ERROS COMUNS QUE CUSTAM CARO
Mesmo após a entrada em vigor da Portaria 226/2025, muitas empresas ainda cometem falhas básicas que comprometem sua competitividade:
- Copiam modelos genéricos de programas de integridade, sem adequação à realidade do negócio;
- Criam políticas “de gaveta”, sem aplicar ou registrar treinamentos;
- Ignoram o monitoramento e a atualização dos controles internos;
- Não documentam evidências — o que inviabiliza a comprovação em auditorias e editais.
Esses erros têm um custo alto: perda de credibilidade institucional e inelegibilidade em licitações públicas.
COMO IMPLEMENTAR UM PROGRAMA DE INTEGRIDADE EMPRESARIAL EFICIENTE
A solução está em estruturar um programa sob medida, com base em diagnóstico real e cronograma de maturidade.
O caminho ideal segue cinco etapas práticas:
1. Diagnóstico inicial
Avaliação da situação atual da empresa frente à Portaria 226/2025 — identificando lacunas, riscos e pontos fortes.
2. Planejamento
Definição de um plano de ação personalizado, com metas e prazos realistas.
3. Implementação
Criação ou atualização de políticas, controles e canais de denúncia, além de treinamentos internos.
4. Monitoramento
Acompanhamento periódico dos indicadores e das evidências de conformidade.
5. Comunicação e engajamento
Divulgação de boas práticas e resultados para consolidar a cultura de integridade.
Um programa eficaz não é aquele que “enche pastas”, mas o que transforma comportamento e reduz riscos reais.
CASOS REAIS: O IMPACTO DA INTEGRIDADE
Recentemente, acompanhamos um caso emblemático: uma empresa que havia perdido três licitações consecutivas por inconsistências documentais.
Após a implementação de um Programa de Integridade Empresarial estruturado, alinhado à Portaria 226/2025, ela:
- Regularizou seus controles internos;
- Implantou política de integridade validada pela direção;
- E obteve pontuação máxima no critério de integridade do edital seguinte.
Resultado: venceu a licitação e, de quebra, melhorou sua reputação junto ao órgão público contratante.
Integridade não é custo — é retorno.
O MÉTODO D’SOUZA ADVOCACIA: INTEGRIDADE COMO ESTRATÉGIA
Na D’Souza Advocacia, transformamos a Portaria 226/2025 em ferramenta de crescimento empresarial.

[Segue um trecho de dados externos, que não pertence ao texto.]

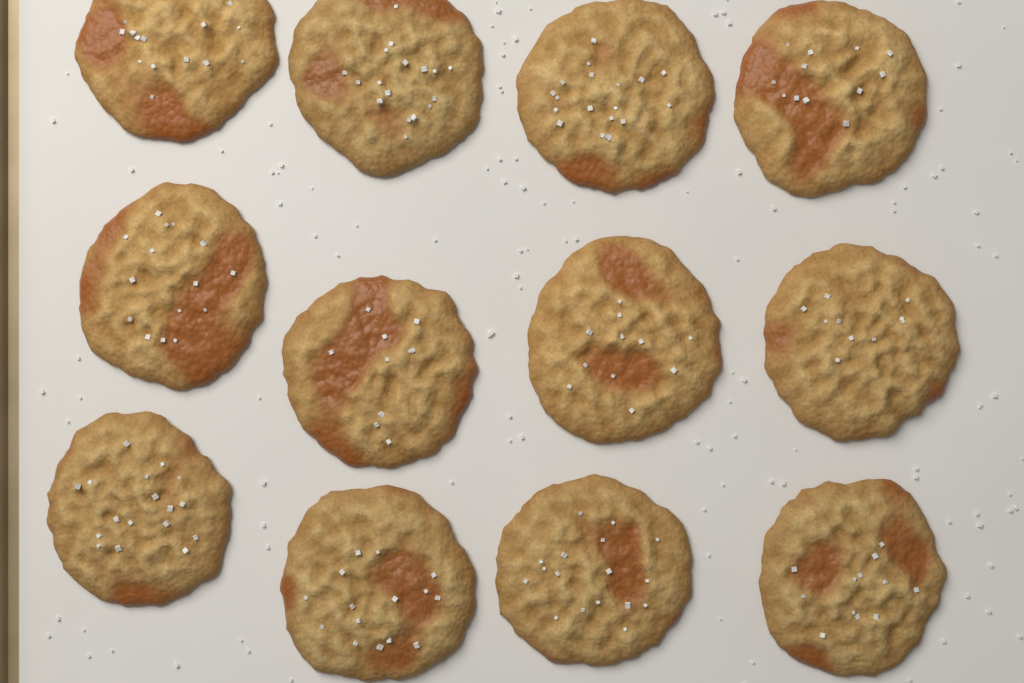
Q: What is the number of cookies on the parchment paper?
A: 12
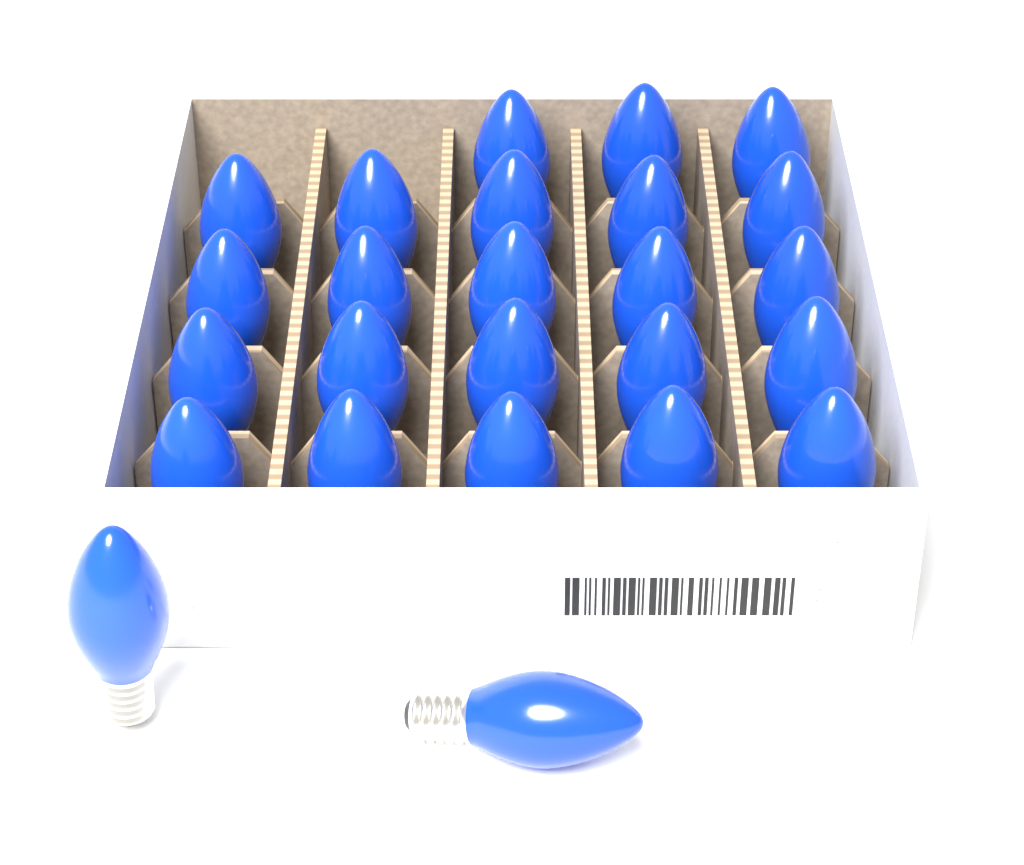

Nosso método integra juridicidade, governança e compliance em um modelo simples, aplicável e documentado, pronto para ser apresentado em licitações e auditorias.
O processo é dividido em três fases:
- Diagnóstico técnico de integridade;
- Plano de ação e implementação personalizada;
- Acompanhamento e evidências documentais.
Assim, sua empresa não apenas cumpre a Portaria — ela cresce com integridade e autoridade institucional.
CONCLUSÃO – INTEGRIDADE É O NOVO DIFERENCIAL COMPETITIVO
A Portaria 226/2025 não é apenas mais uma norma. É um marco regulatório que separa empresas preparadas das que ainda atuam no improviso.
Cumprir a lei é o mínimo. O verdadeiro diferencial é demonstrar maturidade institucional.
As empresas que entenderem isso agora estarão à frente nas licitações, certificações e parcerias futuras.